Proverbs 10:30
The righteous shall never be removed: but the wicked shall not inhabit the earth.
Cross-reference
Psalm 16:8 uses the same 'not shaken' phrase, grounding stability in God's presence rather than righteousness itself.
Psalm 37:9 says those who wait for the Lord inherit the land, while evildoers are cut off — direct parallel.
In Psalm 37:10, the wicked will be no more — echoing the promise that they will not remain in the land.
Psalm 37:22 mirrors the contrast: the Lord's blessed inherit the land while the cursed are cut off.
Psalm 37:28 echoes preservation of the saints and cutting off the wicked, reinforcing the same security theme.
Psalm 37:29 directly states the righteous inherit the land and dwell forever, paralleling 'never be shaken'.
In Psalm 52:5, the wicked are uprooted from the land of the living — directly mirroring the fate of the wicked here.
Psalm 112:6 declares the righteous will never be moved, nearly identical to 'never be shaken'.
Psalm 125:1 compares those trusting in the Lord to Mount Zion, which cannot be moved — same concept.

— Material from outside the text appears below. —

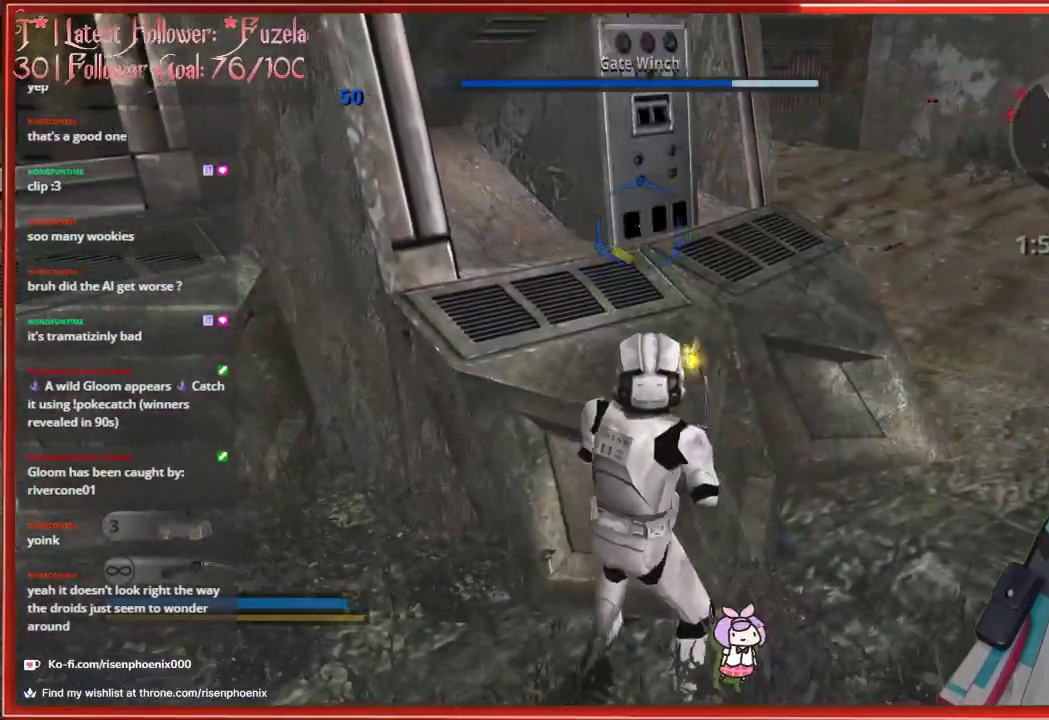
{"buttons": [], "left_stick": "right", "right_stick": "right", "events": [[33, "left_stick", "right"], [150, "R2", "up"], [150, "right_stick", "right"], [333, "R1", "down"], [467, "R1", "up"]]}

In Micah 2:10, the wicked are told to leave the defiled land — directly matching 'the wicked will not remain'.
In Matthew 21:41, the wicked tenants are destroyed and removed from the vineyard — a NT parallel to the wicked being expelled.
In Micah 2:9, the wicked drive the righteous from their homes — in contrast to the promise that the righteous will never be uprooted.
2 Peter 1:10 urges diligence to confirm election to 'never fall' — parallels never being shaken, though conditional on practice.